» Tâche à accomplir: Poursuivez la chronique consacrée au livre « Les larmes du vin » de Daniel Picouly en enchaînant directement après sa dernière phrase.

» Extrait cité:
════════════════════

Verres en prose (3/3)

Cette rentrée dite « d’hiver » ne pouvait s’achever sans qu’on ait trinqué aux livres forts en degrés de trois auteurs aux univers et styles radicalement différents. Après Jean-Marie Gourio et son « 2 grammes 40 », Jean-Pierre Ancèle avec « Au rendez-vous des Pas-Pareils », voici Daniel Picouly pour l’archi-gouleyant « Les larmes du vin ».

Il y a tant de bons moments dans le nouveau récit vrai, aisément converti en roman, de Daniel Picouly, « Les larmes du vin », qu’on passerait son temps à trinquer aux plaisirs qu’il nous procure. La séquence sur sa naissance, par exemple, arrosée de mousseux, les bouteilles mises au frais dans le baquet qui sert aussi de baignoire à progéniture, est un modèle du genre. Picouly dispense une écriture qui ondule comme son patronyme, en vaguelettes sur la phrase. Son style miroite comme une mer piquée de soleil à midi. Lire Picouly, c’est sourire et se reposer. Il ne manquerait plus qu’un coup à boire si, précisément, l’auteur se chargeait, sans qu’on lève le doigt, de nous resservir.

C’est parce qu’il fut un jour intronisé chevalier du Tastevin, avec invitation à se fendre d’un discours qui ait la cuisse vigoureuse et l’aile poético-spirituelle à défaut d’être spiritueuse, que l’écrivain originaire de Villemomble, en Saine Saint-Denis, ascendants Martinique, Prix Renaudot pour « L’enfant Léopard », a augmenté le volume de sa copie pour nous offrir en tournée générale un cépage autobiographique. Ces « Larmes du vin » pourraient bien être l’autre versant de son « Champ de personne », le best-seller option famille nombreuse – treize enfants tout de même – qui lui fraya en 1995 une autoroute dans le paysage littéraire.

Il y a auteurs qui nous saoulent et d’autres qui nous enivrent. Picouly, qui ne picolait pas – la plaisanterie est facile mais elle s’impose – nous raconte ses compagnonnages imprévus, son chapelet de vie en semis de rencontres, où le pinard n’a jamais manqué de jouer son rôle sans que la Picouly Family n’en subisse les désastres. « Mon histoire avec le vin est restée  méfiante et platonique. Pourtant je n’ai jamais eu à jouer au grand frère en ce domaine. Je n’ai jamais vu mes petites sœurs risquer le naufrage. » Et quand le « p’pa », Roger – ça pouvait arriver en voiture au retour d’un match – s’était mis « la jauge dans le rouge », la prudence l’invitait à se garer sur le bas-côté et, s’il pleuvait, à laisser la pluie mettre de l’eau dans son vin. Le sport, en particulier le rugby, ne compte pas pour de la piquette dans l’aventure picoulyenne. L’écrivain y fut conçu dans l’enthousiasme d’essais vainqueurs avec rasades de vin chaud. Page 50 : « La m’am, (Lucette Ndlr), avait bien essayé de se souvenir : « En février 48, il neigeait, c’était peut-être un vin chaud, très chaud. Ton père m’a surtout parlé de touche, d’introduction en mêlée, de placage, d’en-but, d’essai et de transformation entre les poteaux. » J’ai tout de suite compris que j’aimerais le rugby. Un sport avec autant de vocabulaire sous le maillot ne pouvait pas être mauvais. »

════════════════════

» Données affichées:
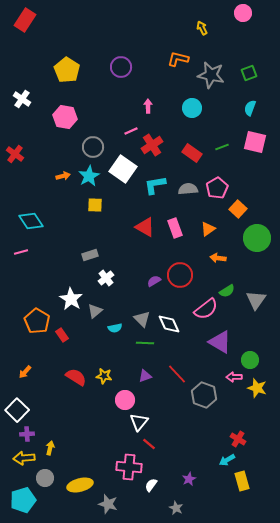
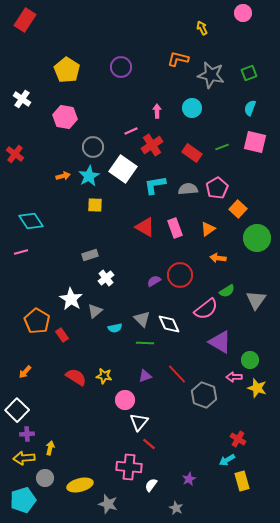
pink arrow at (148, 106): moved 9 px right, 5 px down
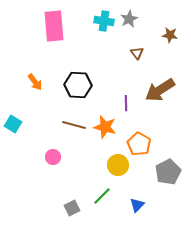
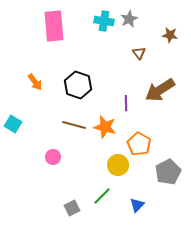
brown triangle: moved 2 px right
black hexagon: rotated 16 degrees clockwise
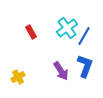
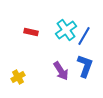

════════════════════

» Résultat de l'exercice:
« Les larmes du vin sont des larmes sans chagrin ni larmes », écrit ce multi-instrumentiste du registre littéraire qui est aussi une figure du répertoire jeunesse. De fait, on n’est pas là pour pleurer mais pour s’émouvoir comme devant un lever de soleil par beau temps. Voilà un livre plein de chaleur, à remonter le moral pour qui l’aurait momentanément perdu, à vous mettre hiver comme été au coin d’un feu réparateur. Tout y porte à sourire ou à s’attendrir.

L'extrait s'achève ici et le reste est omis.